### Edit tracking data
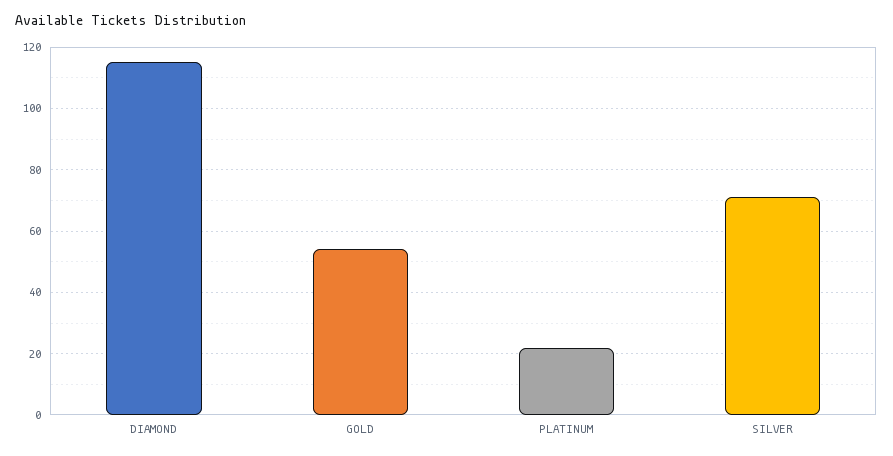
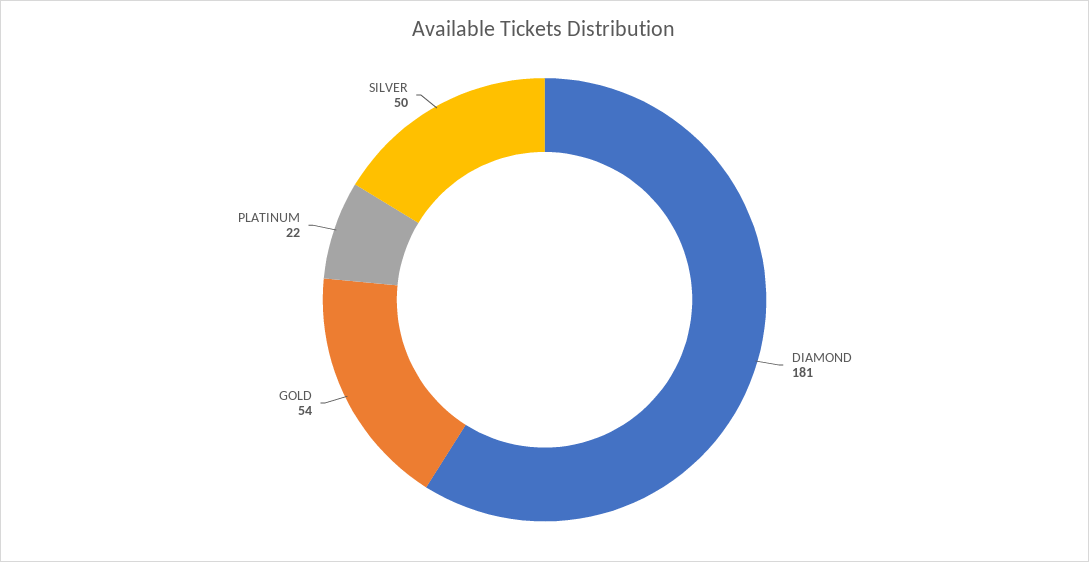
  {
-   "DIAMOND": 115,
+   "DIAMOND": 181,
    "GOLD": 54,
    "PLATINUM": 22,
-   "SILVER": 70
+   "SILVER": 50
  }

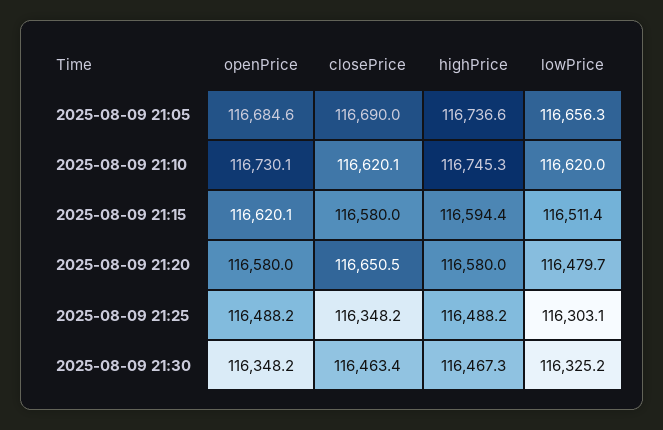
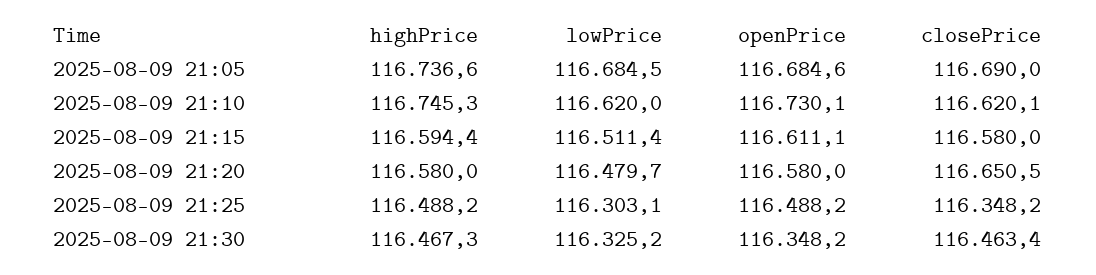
  {
    "openPrice": {
      "2025-08-09 21:05": 116684.6,
      "2025-08-09 21:10": 116730.1,
-     "2025-08-09 21:15": 116620.1,
+     "2025-08-09 21:15": 116611.1,
      "2025-08-09 21:20": 116580,
      "2025-08-09 21:25": 116488.2,
      "2025-08-09 21:30": 116348.2
    },
    "closePrice": {
      "2025-08-09 21:05": 116690,
      "2025-08-09 21:10": 116620.1,
      "2025-08-09 21:15": 116580,
      "2025-08-09 21:20": 116650.5,
      "2025-08-09 21:25": 116348.2,
      "2025-08-09 21:30": 116463.4
    },
    "highPrice": {
      "2025-08-09 21:05": 116736.6,
      "2025-08-09 21:10": 116745.3,
      "2025-08-09 21:15": 116594.4,
      "2025-08-09 21:20": 116580,
      "2025-08-09 21:25": 116488.2,
      "2025-08-09 21:30": 116467.3
    },
    "lowPrice": {
-     "2025-08-09 21:05": 116656.3,
+     "2025-08-09 21:05": 116684.5,
      "2025-08-09 21:10": 116620,
      "2025-08-09 21:15": 116511.4,
      "2025-08-09 21:20": 116479.7,
      "2025-08-09 21:25": 116303.1,
      "2025-08-09 21:30": 116325.2
    }
  }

### Task instructions
Output a precise copy of the entries, leaving the images out.

### Completed task
  {
-   "DIAMOND": 115,
+   "DIAMOND": 181,
    "GOLD": 54,
    "PLATINUM": 22,
-   "SILVER": 70
+   "SILVER": 50
  }

  {
    "openPrice": {
      "2025-08-09 21:05": 116684.6,
      "2025-08-09 21:10": 116730.1,
-     "2025-08-09 21:15": 116620.1,
+     "2025-08-09 21:15": 116611.1,
      "2025-08-09 21:20": 116580,
      "2025-08-09 21:25": 116488.2,
      "2025-08-09 21:30": 116348.2
    },
    "closePrice": {
      "2025-08-09 21:05": 116690,
      "2025-08-09 21:10": 116620.1,
      "2025-08-09 21:15": 116580,
      "2025-08-09 21:20": 116650.5,
      "2025-08-09 21:25": 116348.2,
      "2025-08-09 21:30": 116463.4
    },
    "highPrice": {
      "2025-08-09 21:05": 116736.6,
      "2025-08-09 21:10": 116745.3,
      "2025-08-09 21:15": 116594.4,
      "2025-08-09 21:20": 116580,
      "2025-08-09 21:25": 116488.2,
      "2025-08-09 21:30": 116467.3
    },
    "lowPrice": {
-     "2025-08-09 21:05": 116656.3,
+     "2025-08-09 21:05": 116684.5,
      "2025-08-09 21:10": 116620,
      "2025-08-09 21:15": 116511.4,
      "2025-08-09 21:20": 116479.7,
      "2025-08-09 21:25": 116303.1,
      "2025-08-09 21:30": 116325.2
    }
  }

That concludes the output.